A general factor in the backdrop, here, is the sense in which successful deception generally implies cognitive costs that more straightforward and honest policies do not, especially in the presence of active efforts to detect deception of the relevant form. In particular: telling a deceptive story about the world requires filling in details, and maintaining forms of consistency, that one can normally offload onto the world itself – e.g., an innocent person can just think back to what they were actually doing the night of the murder and recount it, without having to make anything up or to worry about getting caught in any inconsistencies, whereas the murderer cannot.

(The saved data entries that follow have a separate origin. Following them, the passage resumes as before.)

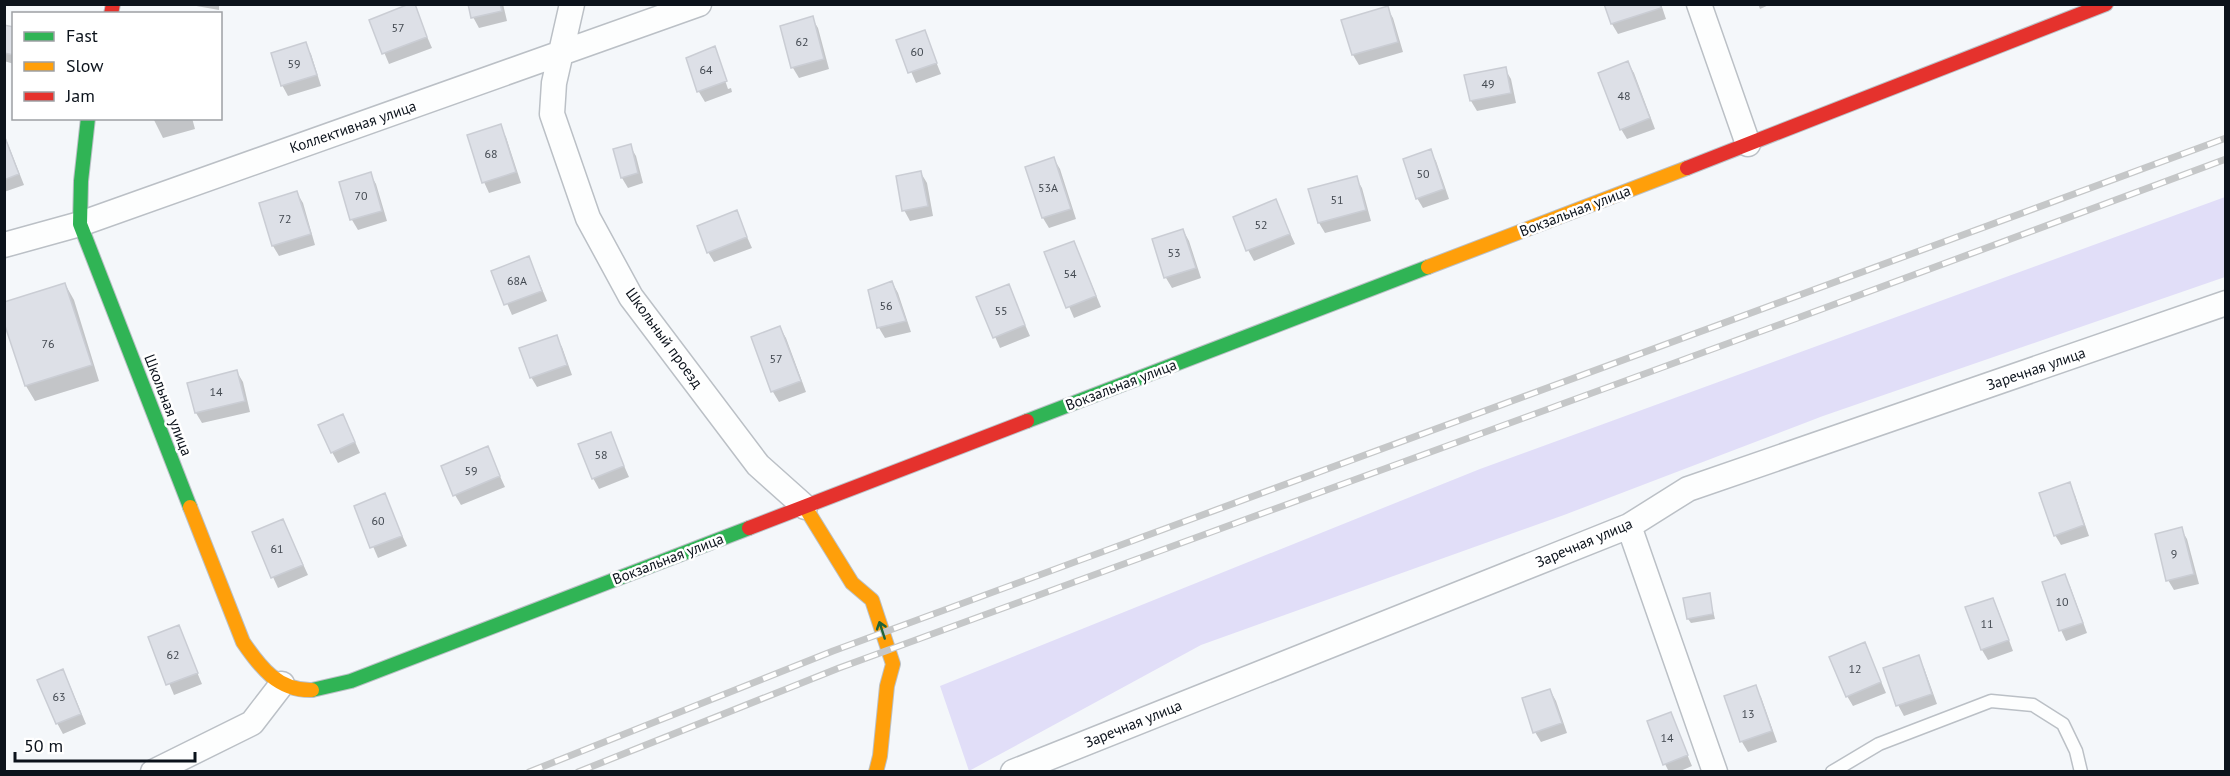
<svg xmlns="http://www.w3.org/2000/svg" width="2230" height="776" font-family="'PT Sans',sans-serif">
<rect width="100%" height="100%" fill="#f4f7fa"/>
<path fill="#e1def8" d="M2225,197V277L1823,416L1564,515L1201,645L969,771L940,686L1480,469Z"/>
<path fill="#0003" d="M185,4H219V10Z
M413,4L432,48L389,64L371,21Z
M470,4H503L507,21L479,28L473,17Z
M1606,4H1661L1666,19L1618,34L1612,24Z
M1758,4H1771L1760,9Z
M1387,8L1393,18L1403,52L1359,65L1353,55L1343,21Z
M812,18L818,28L829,69L799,78L793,68L782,27Z
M5,27L14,29V64L4,61Z
M924,32L941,74L916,83L898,41Z
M305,44L311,54L321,86L288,96L282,85Z
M714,48L719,57H717L728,89L731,88L732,92L705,102L699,92L687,59Z
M1628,63L1634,73L1655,129L1627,139L1621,129Z
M1505,69L1511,79L1516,103L1477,111L1471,101Z
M153,118H192L195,129L163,138Z
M500,126L506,137L521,183L489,193L484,182Z
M4,134L24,185L4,192Z
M630,146L636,156L643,183L628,188L622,178L615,150Z
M1430,151L1436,161L1449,199L1423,208L1417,198Z
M1054,159L1060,169L1076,219L1049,228L1043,218L1027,168Z
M921,173L927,183L933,216L910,221L904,210Z
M370,174L376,184L387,221L358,230L352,220L341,183Z
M1356,178L1362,188L1371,221L1325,233L1319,223L1310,190Z
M297,193L303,203L315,245L279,256L273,246Z
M1275,201L1295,244L1254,261L1248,250Z
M736,212L752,248L714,262L708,252Z
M1183,230L1189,241L1201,278L1172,288L1166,278L1154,240Z
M1074,242L1101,307L1074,318L1046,253Z
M529,258L547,301L512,315L493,271Z
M892,282L898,293L911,332L885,338L879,328L870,291Z
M65,284L74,300L99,381L35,401L26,386L4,318Z
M1008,286L1030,336L1000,348L978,298Z
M780,328L786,338L806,392L779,402L773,392L753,338Z
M556,337L562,347L572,375L537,387L531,377Z
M237,372L243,382L250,412L202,423L196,413L189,384Z
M348,426L360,453L338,463L332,452Z
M610,434L629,477L599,489L593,478Z
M487,448L505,487L461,505L455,495Z
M2069,484L2075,495L2089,536L2061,545L2055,535Z
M384,495L407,546L378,558L356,507Z
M283,520L308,575L278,588L253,533Z
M2181,529L2187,539L2199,584L2174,590L2168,580Z
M2064,575L2070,586L2087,633L2066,641L2061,630Z
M1709,595L1715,619L1691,623L1688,619Z
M1992,599L1998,610L2013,651L1988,660L1982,650L1967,608Z
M178,627L202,684L174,695L150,637Z
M1865,644L1886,693L1853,706L1847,696Z
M1918,657L1924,668L1937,704L1904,716L1898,705Z
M68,681L86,724L63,734L57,723Z
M1755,687L1761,697L1777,742L1748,752L1742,742L1726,697Z
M1550,690L1556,701L1567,733L1541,742L1535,732Z
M1670,714L1692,766L1678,772H1669L1665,764Z"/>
<path fill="#dde0e7" stroke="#cacdd4" stroke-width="1.5" d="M409,4H415L427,37L382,54L369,20Z
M468,4H500L502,11L471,18Z
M1604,4H1660L1661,8L1611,24Z
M1388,6L1398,42L1352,55L1341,20Z
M813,16L824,59L791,68L780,26Z
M4,25L14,27V55L4,53Z
M925,30L937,63L908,73L896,40Z
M306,42L317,75L281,86L271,53Z
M715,46L727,81L697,92L686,58Z
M1628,61L1650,118L1620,130L1598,73Z
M1506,67L1511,93L1470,101L1464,75Z
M501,124L516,172L482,183L467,135Z
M4,135L19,174L4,180Z
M631,144L638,173L621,178L613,149Z
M1431,149L1444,189L1416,199L1403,159Z
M1054,157L1071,209L1042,218L1025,167Z
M921,171L928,206L902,211L896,176Z
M371,172L382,211L350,220L339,182Z
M1357,176L1366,210L1318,223L1308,189Z
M297,191L311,234L272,246L259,203Z
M1276,199L1290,234L1246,251L1233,217Z
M737,210L747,237L707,253L697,226Z
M1183,229L1196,268L1164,278L1152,239Z
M1074,241L1096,296L1066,308L1044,252Z
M529,256L542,291L504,305L491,271Z
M892,281L906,321L877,328L868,290Z
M65,283L92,365L25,386L4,323V302Z
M1009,284L1025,325L993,338L976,297Z
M780,326L801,381L771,392L751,337Z
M557,335L567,365L530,378L519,348Z
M237,370L245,401L195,413L187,383Z
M343,414L355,442L331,453L318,425Z
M611,432L624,466L592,479L578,444Z
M488,446L500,476L453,496L441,466Z
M2070,482L2084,525L2054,536L2039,493Z
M385,493L402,536L370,548L354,506Z
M283,519L303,565L271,578L252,532Z
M2182,527L2194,574L2166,581L2155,534Z
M2065,574L2083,623L2059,631L2042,582Z
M1710,593L1713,614L1687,619L1683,598Z
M1993,598L2009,640L1981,650L1965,607Z
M179,625L198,673L166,685L148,637Z
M1865,642L1881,682L1846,697L1829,657Z
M1919,655L1932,694L1896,706L1883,668Z
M63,669L81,714L56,724L37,680Z
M1756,685L1772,731L1740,742L1724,696Z
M1550,689L1562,723L1533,733L1522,698Z
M1671,712L1688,755L1663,765L1647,721Z"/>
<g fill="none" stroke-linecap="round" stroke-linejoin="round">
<defs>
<path id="lane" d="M1832,772L1879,744L1991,701L2033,705L2063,724L2076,751L2081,772"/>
<path id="street" d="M572,4L554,83L552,114L588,218L631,297L758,465L805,507
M1699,4L1748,144
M4,245L80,224L699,4
M1629,526L1715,772
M153,772L252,723L282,684
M1013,772L1629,526L1688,489L2226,303"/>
<path id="fast" d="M88,118L81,181L80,224L190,507
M1027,421L1428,267
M312,690L351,681L749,528"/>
<path id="slow" d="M1428,267L1687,168
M190,507L243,642C260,667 278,691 312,690
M805,507L852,583L872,600L893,664L887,686L880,756L876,772"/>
<path id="jam" d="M111,14L113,4
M1687,168L2106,4
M749,528L1027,421"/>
</defs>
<use href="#lane" stroke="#bbc0c6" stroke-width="15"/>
<use href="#street" stroke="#bbc0c6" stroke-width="27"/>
<use href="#fast" stroke="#bbc0c6" stroke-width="16"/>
<use href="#slow" stroke="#bbc0c6" stroke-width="16"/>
<use href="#jam" stroke="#bbc0c6" stroke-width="16"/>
<use href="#lane" stroke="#fdfefe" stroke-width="12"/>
<use href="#street" stroke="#fdfefe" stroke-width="24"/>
<use href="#fast" stroke="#30b455" stroke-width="14"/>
<use href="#slow" stroke="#ff9f0a" stroke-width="14"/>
<use href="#jam" stroke="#e5322d" stroke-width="14"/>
<defs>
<path id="rail" d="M529,772L833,651L2226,138
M578,772L839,668L1803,316L2226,159"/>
</defs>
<use href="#rail" stroke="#c5c7c8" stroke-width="7"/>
<use href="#rail" stroke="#fff" stroke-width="4.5" stroke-dasharray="14" stroke-linecap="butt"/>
</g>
<defs><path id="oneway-shaft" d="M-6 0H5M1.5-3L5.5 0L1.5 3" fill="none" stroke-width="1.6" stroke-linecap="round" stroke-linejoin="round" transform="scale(1.5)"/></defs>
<use stroke="#1e6338" href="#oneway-shaft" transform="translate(882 630) rotate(-108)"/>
<g text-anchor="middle" stroke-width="5" stroke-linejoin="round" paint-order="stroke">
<g font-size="12" fill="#434951">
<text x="398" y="32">57</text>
<text x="802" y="46">62</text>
<text x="917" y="56">60</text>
<text x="294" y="68">59</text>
<text x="706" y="74">64</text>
<text x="1488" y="88">49</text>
<text x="1624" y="100">48</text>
<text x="491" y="158">68</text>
<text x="1423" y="178">50</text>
<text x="1048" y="192">53А</text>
<text x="361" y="200">70</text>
<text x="1337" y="204">51</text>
<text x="285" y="223">72</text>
<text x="1261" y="229">52</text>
<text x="1174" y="257">53</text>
<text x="1070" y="278">54</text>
<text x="517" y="285">68А</text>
<text x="886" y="310">56</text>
<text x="1001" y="315">55</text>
<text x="48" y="348">76</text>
<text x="776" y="363">57</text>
<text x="216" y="396">14</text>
<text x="601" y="459">58</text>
<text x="471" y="475">59</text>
<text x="378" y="525">60</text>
<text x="277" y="553">61</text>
<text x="2174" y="558">9</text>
<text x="2062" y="606">10</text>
<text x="1987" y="628">11</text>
<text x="173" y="659">62</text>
<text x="1855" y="673">12</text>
<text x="59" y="701">63</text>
<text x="1748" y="718">13</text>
<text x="1667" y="742">14</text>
</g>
<g font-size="15" fill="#0b121b" stroke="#fff">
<text transform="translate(353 127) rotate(-19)" y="5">Коллективная улица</text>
<text transform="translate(1575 211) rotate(-21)" y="5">Вокзальная улица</text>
<text transform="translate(664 338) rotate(54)" y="5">Школьный проезд</text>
<text transform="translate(2036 369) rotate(-19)" y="5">Заречная улица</text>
<text transform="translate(1121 385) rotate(-21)" y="5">Вокзальная улица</text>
<text transform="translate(168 405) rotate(69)" y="5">Школьная улица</text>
<text transform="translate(1584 543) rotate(-23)" y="5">Заречная улица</text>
<text transform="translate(668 559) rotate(-21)" y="5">Вокзальная улица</text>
<text transform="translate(1133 724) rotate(-22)" y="5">Заречная улица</text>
</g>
</g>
<rect width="2230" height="776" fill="none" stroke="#0b121b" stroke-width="12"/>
<rect x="12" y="12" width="210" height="108" fill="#ffffff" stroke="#9da0a4" stroke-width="1.5"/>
<rect x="24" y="32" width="30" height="9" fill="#30b455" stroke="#9da0a4" stroke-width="1.5"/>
<text x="66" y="42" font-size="18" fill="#0b121b">Fast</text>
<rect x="24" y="62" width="30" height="9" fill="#ff9f0a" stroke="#9da0a4" stroke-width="1.5"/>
<text x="66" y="72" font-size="18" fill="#0b121b">Slow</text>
<rect x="24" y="92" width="30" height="9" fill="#e5322d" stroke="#9da0a4" stroke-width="1.5"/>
<text x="66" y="102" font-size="18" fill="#0b121b">Jam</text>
<path d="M15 752v9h180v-9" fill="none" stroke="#0b121b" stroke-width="3"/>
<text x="24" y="752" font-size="18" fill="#0b121b" stroke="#ffffff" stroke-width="4.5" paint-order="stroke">50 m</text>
</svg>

See e.g. discussion from Shulman and Patel here.
I heard this sort of argument from Paul Christiano.
It’s not clear, for example, how it applies to models with more recurrent processing, or to models which can perform more of the relevant instrumental reasoning in parallel with other serial processing that helps with optimizing-for-reward-on-the-episode, or to model’s with a form of “memory” that allows them to avoid having to re-decide to engage in training-gaming on every forward pass.
Thanks to Paul Christiano for discussion here.
I think this sense of conjunctiveness has a few different components:
Part of it is about whether the model really has relevantly long-term and ambitious goals despite the way it was shaped in training.
Part of it is about whether there is a good enough story about why getting reward on the episode is a good instrumental strategy for pursuing those goals (e.g., doubts about the goal-guarding hypothesis, the model’s prospects for empowerment later, etc).
Part of it is that a schemer-like diagnosis also brings in additional conjuncts – for example, that the model is situationally aware and coherently goal-directed. (When I really try to bring to mind that this model knows what is going on and is coherently pursuing some goal/set of goals in the sort of way that gives rise to strategic instrumental reasoning, then the possibility that it’s at least partly a schemer seems more plausible.)